Stretching the muscles before physical activity or sports has long been a commonplace among athletes and exercisers. Stretching loosens the muscle, increases blood flow and is thought to reduce injury and condition the muscle for better performance. Research has now shown that while stretching before some activities is beneficial, before many others, it is detrimental. Before plyometric activities (exercises such as jumping and quick explosive movements under minimal resistance), for example, stretching has been shown to have a synergistic effect and reduce the risk of injury by protecting the joints. This can be translated into benefits in other applications where sudden quick (plyometric-like) movements make the joints vulnerable, such as soccer, football, agility drills etc. However, in instances such as weight training, jogging, cycling, and activities where movements are slightly more controlled, stretching actually makes the muscles more vulnerable to injury. Not only that, stretching before weight training actually decreases strength and performance. For weight training purposes, alternative stretching techniques where antagonistic muscles are stretched and post workout stretching of the target muscle are a much better choice.
Stretching pre-workout has the effect of relieving tension from the muscle and joint and elongating the muscle cells. While stretching feels good and does in fact increase blood flow to the muscle, the fact that it loosens the muscle makes it unstable, and an unstable muscle is a muscle more vulnerable to injury. Also, research has shown that stretching a muscle pre-weight training has a profound negative effect on strength and stability. A 2013 study from Department of Kinesiology and Health Science at Stephen F. Austin State University in Nacogdoches, Texas measured the one repetition maximum lift on squats of a group of young men. Results were gathered at two different times, one after stretching the legs pre-lift and one with just a dynamic warm up of the muscles. Their goal was to determine not only the one repetition maximum squat, but also the athletes’ perceived stability during the lift. What they found was that after stretching, one repetition max decreased by 8.36% compared to when they warmed up but did not stretch. This is not unlike the act of relieving tension on a rubber band. A tight rubber band is tense and loaded with energy, whereas a loose rubber band has much less potential energy and is capable of much less force. Similarly, perceived stability in the lift decreased by 23% after stretching. There is also evidence that stretching pre-workout causes athletes to fatigue quicker. Stretching itself has some similar effects to training the muscle in that it causes tension and slight muscle damage under high tension. For this reason, the act of stretching itself fatigues the muscle and decreases the time until the muscle is fully fatigued.

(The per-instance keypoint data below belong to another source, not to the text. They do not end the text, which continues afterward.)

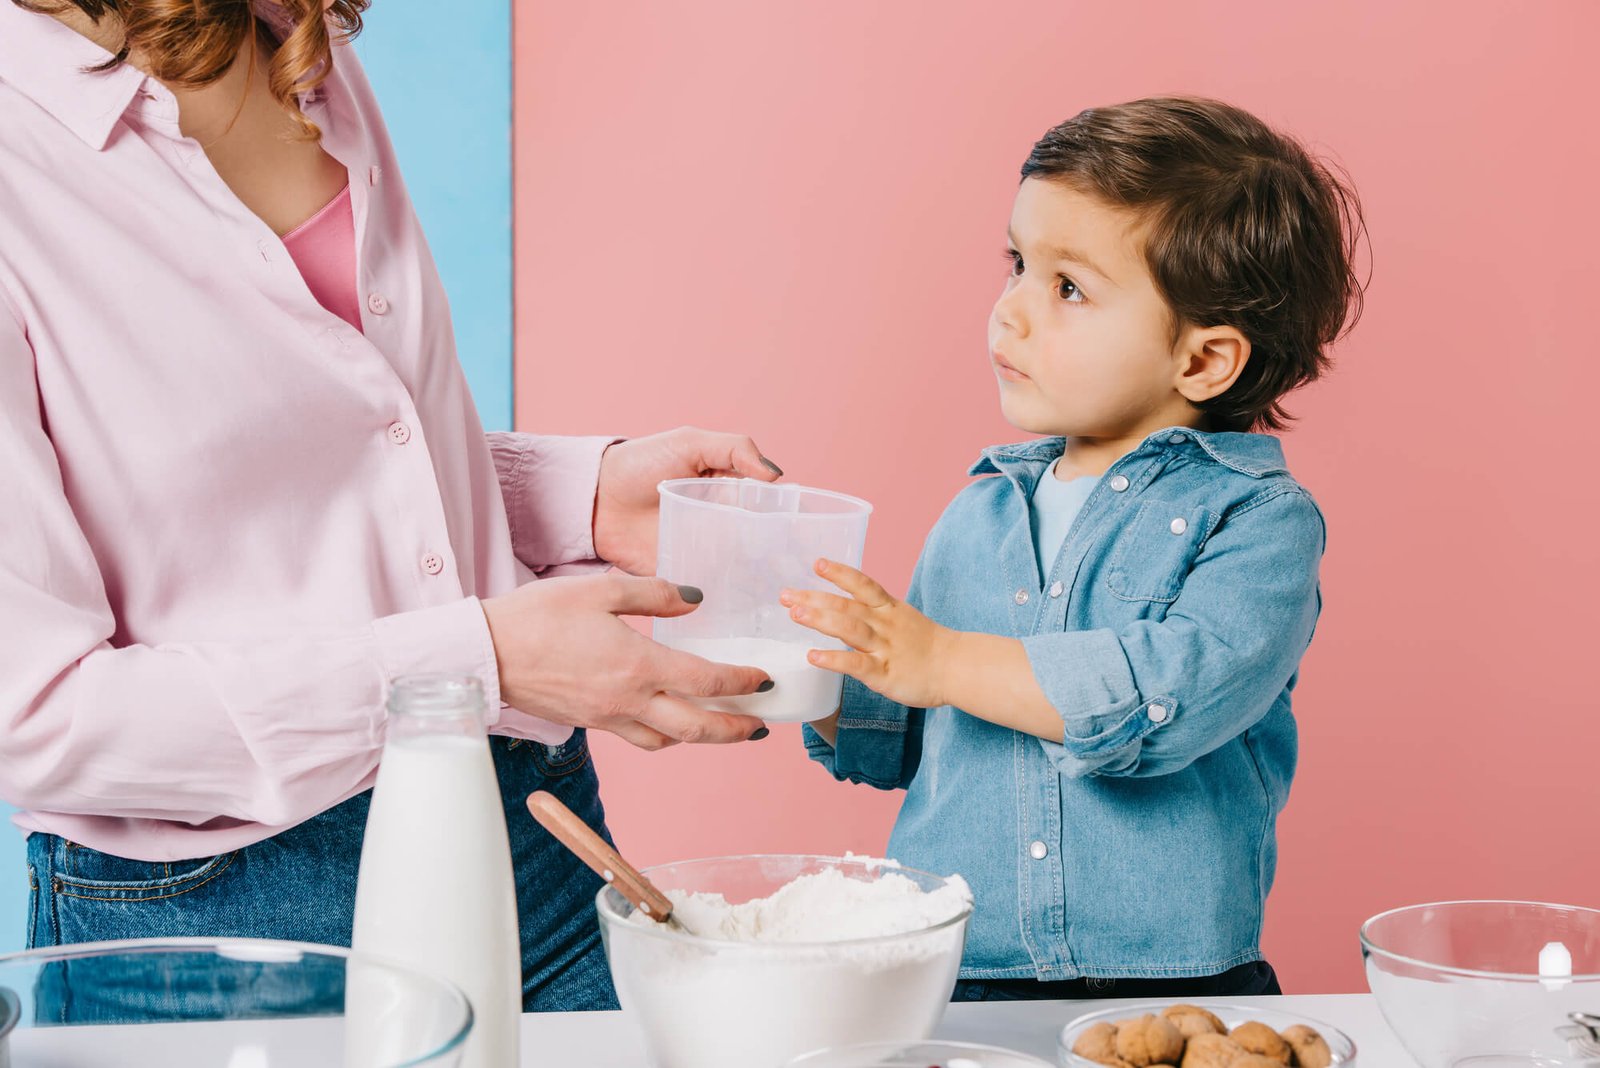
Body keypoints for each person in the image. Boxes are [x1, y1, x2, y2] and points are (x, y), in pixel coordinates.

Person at [0, 0, 777, 1012]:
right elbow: (38, 718)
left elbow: (292, 478)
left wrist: (573, 497)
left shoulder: (288, 37)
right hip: (214, 928)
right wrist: (479, 662)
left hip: (523, 828)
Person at [787, 97, 1364, 1000]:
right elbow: (899, 742)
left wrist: (939, 658)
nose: (1009, 313)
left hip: (1169, 987)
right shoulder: (980, 516)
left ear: (1205, 362)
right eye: (1017, 263)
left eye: (1067, 288)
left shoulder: (1257, 522)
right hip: (953, 974)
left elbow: (1165, 697)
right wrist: (810, 673)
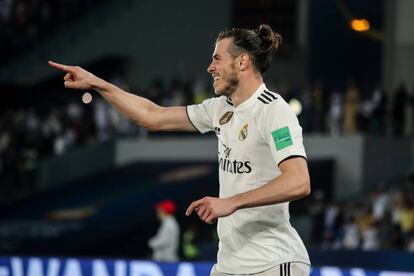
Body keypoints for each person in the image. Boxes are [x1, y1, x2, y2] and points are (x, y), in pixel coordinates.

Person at [49, 24, 311, 275]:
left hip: (273, 263)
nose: (210, 68)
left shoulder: (273, 110)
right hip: (229, 266)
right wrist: (98, 83)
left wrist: (231, 202)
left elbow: (298, 181)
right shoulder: (219, 109)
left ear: (242, 62)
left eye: (217, 59)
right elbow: (152, 116)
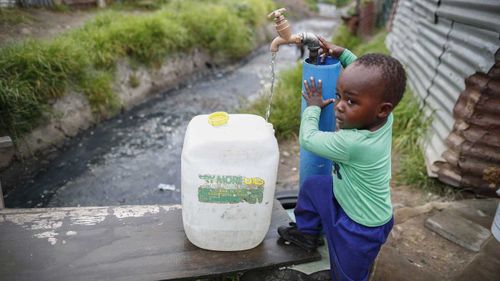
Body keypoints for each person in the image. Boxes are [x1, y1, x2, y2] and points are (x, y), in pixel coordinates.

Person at [277, 36, 407, 281]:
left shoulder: (353, 144)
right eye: (338, 95)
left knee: (346, 274)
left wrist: (313, 107)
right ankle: (306, 234)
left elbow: (309, 139)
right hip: (344, 197)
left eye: (350, 101)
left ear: (382, 109)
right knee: (315, 186)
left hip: (361, 228)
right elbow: (369, 84)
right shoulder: (384, 118)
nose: (338, 106)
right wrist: (344, 54)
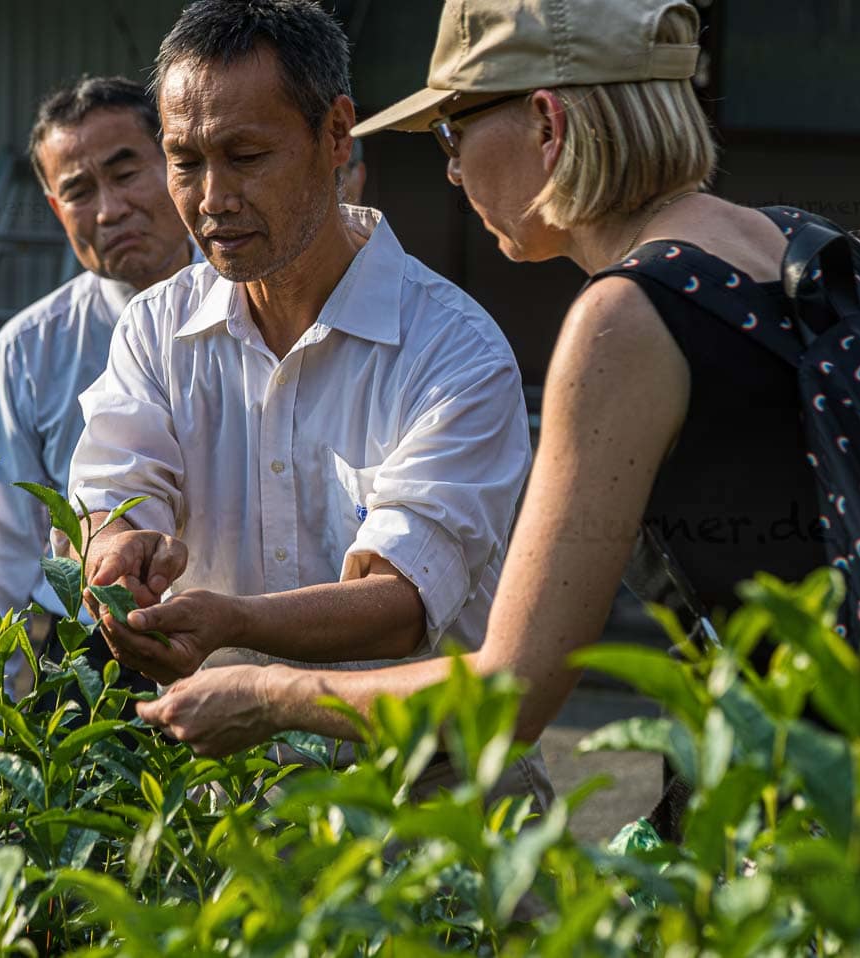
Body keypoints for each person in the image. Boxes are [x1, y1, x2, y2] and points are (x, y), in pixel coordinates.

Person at [135, 0, 860, 762]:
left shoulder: (624, 318)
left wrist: (269, 693)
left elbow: (509, 693)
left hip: (811, 800)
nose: (454, 170)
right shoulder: (806, 246)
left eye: (453, 132)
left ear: (546, 123)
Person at [69, 0, 552, 806]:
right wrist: (115, 550)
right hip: (226, 785)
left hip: (430, 788)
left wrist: (230, 623)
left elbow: (402, 606)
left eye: (246, 155)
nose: (212, 197)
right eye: (184, 162)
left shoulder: (453, 351)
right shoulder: (156, 329)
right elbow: (116, 483)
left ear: (336, 136)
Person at [0, 76, 196, 694]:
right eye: (79, 191)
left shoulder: (259, 306)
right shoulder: (30, 349)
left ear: (175, 164)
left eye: (126, 172)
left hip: (252, 636)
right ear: (57, 210)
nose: (110, 209)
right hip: (99, 662)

For many of the same reasons stretching the target muscle is detrimental, stretching the antagonistic (or opposite) muscle to what you are training before and during training has benefits. For instance, if you are about to train your biceps, stretching the triceps will reduce the tension on the triceps and place more focus on the biceps, allowing them to bear more of the load. A tight triceps opposite a biceps will have a counterbalance effect much like that of a seesaw. As the biceps pulls one way, a tight triceps will affect the movement of the biceps and take some emphasis away from the targeted muscle. Stretching the antagonistic muscle first will place more emphasis on the target muscle and also, activate more muscle cells as the amount of support and guidance lent by the triceps is reduced, forcing the biceps to bear more of the load. This mechanism of action is even more pronounced for larger muscle groups like chest versus back muscles.

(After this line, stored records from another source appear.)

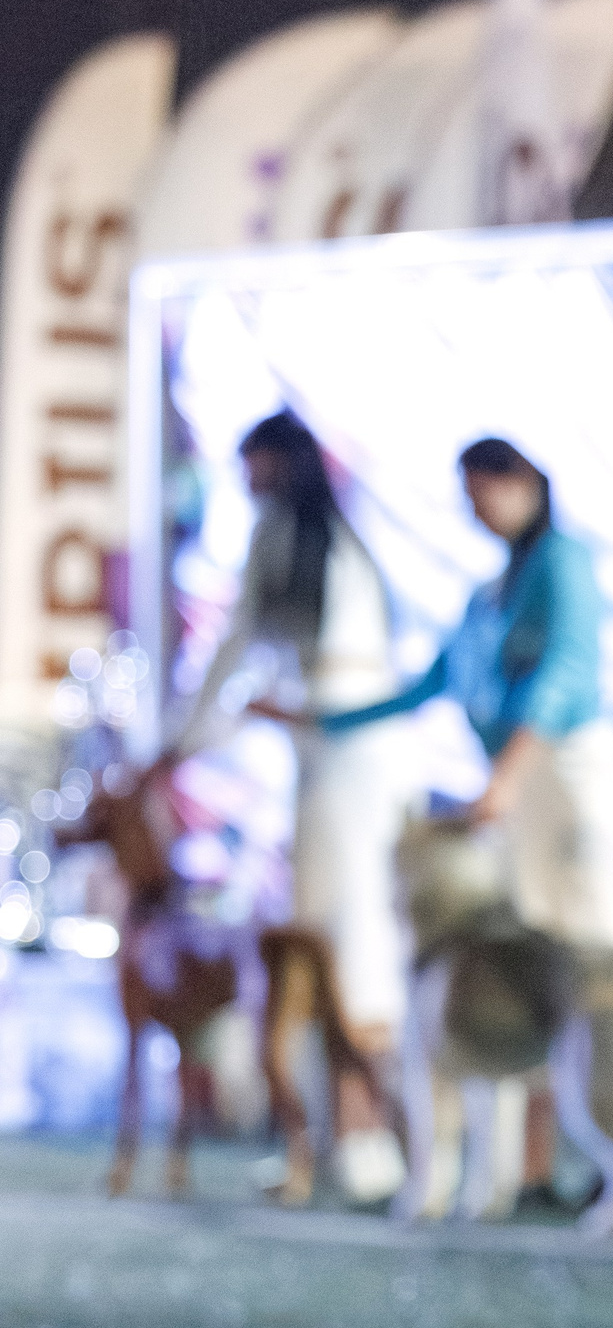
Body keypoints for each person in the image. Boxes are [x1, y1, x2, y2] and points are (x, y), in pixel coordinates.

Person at [176, 408, 408, 1202]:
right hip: (339, 763)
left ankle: (366, 1136)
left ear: (278, 465)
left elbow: (238, 645)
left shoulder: (298, 538)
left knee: (345, 948)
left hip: (342, 763)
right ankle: (347, 1138)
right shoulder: (328, 539)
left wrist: (181, 742)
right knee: (337, 945)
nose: (244, 483)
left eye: (252, 465)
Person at [317, 437, 613, 950]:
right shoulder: (486, 597)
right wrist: (319, 719)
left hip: (563, 763)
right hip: (514, 776)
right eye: (470, 499)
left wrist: (510, 773)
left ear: (524, 483)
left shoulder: (563, 560)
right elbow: (423, 688)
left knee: (592, 919)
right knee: (536, 920)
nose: (479, 510)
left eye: (485, 492)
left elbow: (565, 668)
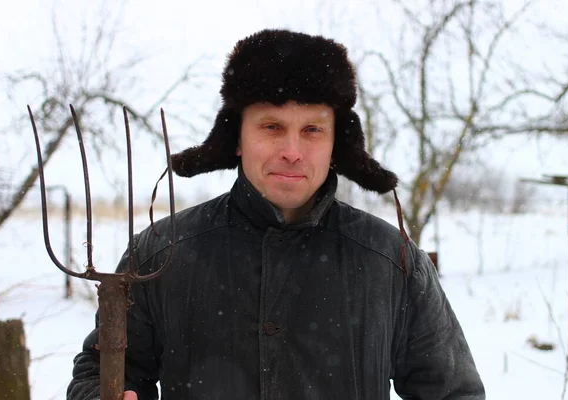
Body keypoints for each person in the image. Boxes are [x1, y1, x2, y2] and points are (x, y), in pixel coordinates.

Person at [67, 29, 485, 400]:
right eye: (272, 127)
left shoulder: (391, 260)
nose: (292, 150)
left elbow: (452, 392)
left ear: (336, 143)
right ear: (236, 139)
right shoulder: (163, 252)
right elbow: (100, 371)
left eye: (311, 130)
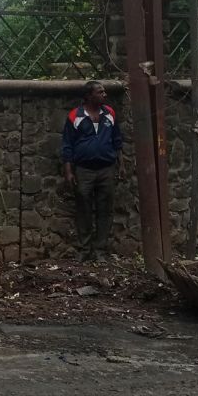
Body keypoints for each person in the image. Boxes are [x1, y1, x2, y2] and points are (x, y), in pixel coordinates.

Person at [60, 80, 123, 261]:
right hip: (84, 170)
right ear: (89, 96)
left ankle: (100, 250)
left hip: (106, 168)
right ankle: (84, 248)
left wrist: (121, 164)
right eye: (100, 92)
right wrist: (68, 172)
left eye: (104, 91)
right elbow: (67, 146)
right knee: (83, 209)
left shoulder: (109, 113)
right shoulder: (75, 116)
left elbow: (117, 140)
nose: (104, 94)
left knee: (105, 210)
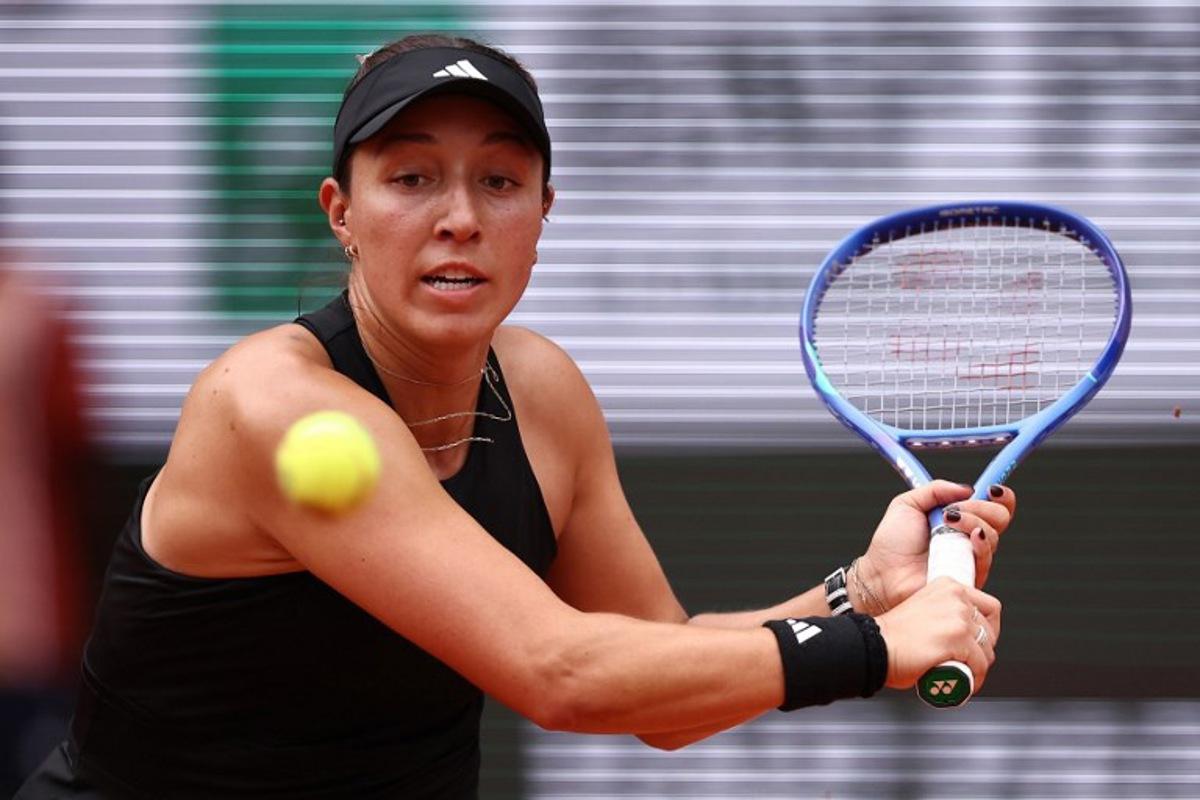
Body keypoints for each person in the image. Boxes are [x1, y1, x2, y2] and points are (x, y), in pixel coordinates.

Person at [17, 33, 1014, 799]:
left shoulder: (539, 389)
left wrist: (861, 593)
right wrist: (876, 653)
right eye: (410, 178)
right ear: (341, 212)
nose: (459, 215)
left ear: (543, 213)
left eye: (499, 180)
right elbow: (558, 670)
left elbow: (655, 677)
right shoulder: (268, 402)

After the workout is completed and the muscle is fatigued, pumped with blood and loaded with lactic acid, this is now a great time to stretch it. No further movement is required from the muscle and the fact that it is pumped with blood increases the effectiveness of the stretching by further expanding the inner tension on the muscle cells. Stretching post workout cycles blood in and out of the muscle and in turn alleviates the buildup of lactic acid. Not only that, since stretching itself fatigues the muscle and is similar to a workout, stretching post workout can actually increase the rate of muscle hypertrophy (muscle growth) and speed up recovery. Stretching a fatigued, weak and blood engorged muscle activates more muscle satellite cells and fully exhausts whatever life the muscles have left in them, leading to more growth and more complete recovery.

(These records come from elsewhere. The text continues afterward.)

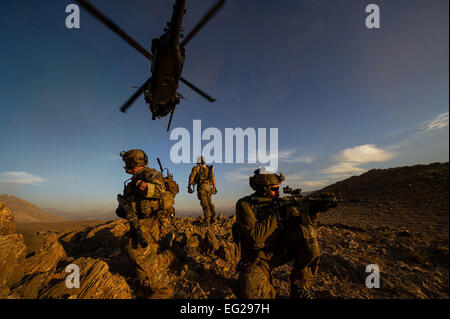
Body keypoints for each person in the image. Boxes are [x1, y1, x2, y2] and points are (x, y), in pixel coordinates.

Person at [234, 168, 321, 299]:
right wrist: (276, 214)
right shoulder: (245, 204)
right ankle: (268, 287)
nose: (277, 192)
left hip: (279, 250)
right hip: (258, 258)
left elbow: (302, 225)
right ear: (264, 188)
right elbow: (256, 236)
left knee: (307, 234)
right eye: (274, 188)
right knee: (249, 290)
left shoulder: (280, 204)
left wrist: (313, 213)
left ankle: (299, 287)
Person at [115, 149, 176, 298]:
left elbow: (159, 191)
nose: (125, 166)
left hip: (153, 221)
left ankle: (163, 290)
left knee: (137, 250)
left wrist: (142, 184)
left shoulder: (149, 174)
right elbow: (125, 206)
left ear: (131, 162)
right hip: (140, 222)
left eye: (126, 162)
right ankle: (169, 257)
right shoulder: (131, 182)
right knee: (130, 246)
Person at [188, 156, 217, 226]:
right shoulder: (208, 168)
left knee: (204, 204)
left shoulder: (196, 168)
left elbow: (191, 177)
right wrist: (215, 187)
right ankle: (214, 217)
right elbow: (213, 179)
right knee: (209, 202)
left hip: (202, 188)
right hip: (209, 188)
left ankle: (207, 221)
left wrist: (189, 186)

Stretching will continue to be a big part of all athletics and training routines. It is important to know when to do it and how to do it for your particular application. For weight training purposes, pre-workout stretching both weakens and fatigues the muscle and makes them more vulnerable to injury. Stretching the antagonistic muscle before and during a workout helps place more focus on the target muscle, while stretching the muscle post-workout has a number of benefits as well. Try just a light warm-up of the target muscle pre-workout next training session and incorporating these stretching techniques into your regimen. You will be stronger, less prone to injury and will grow faster as well.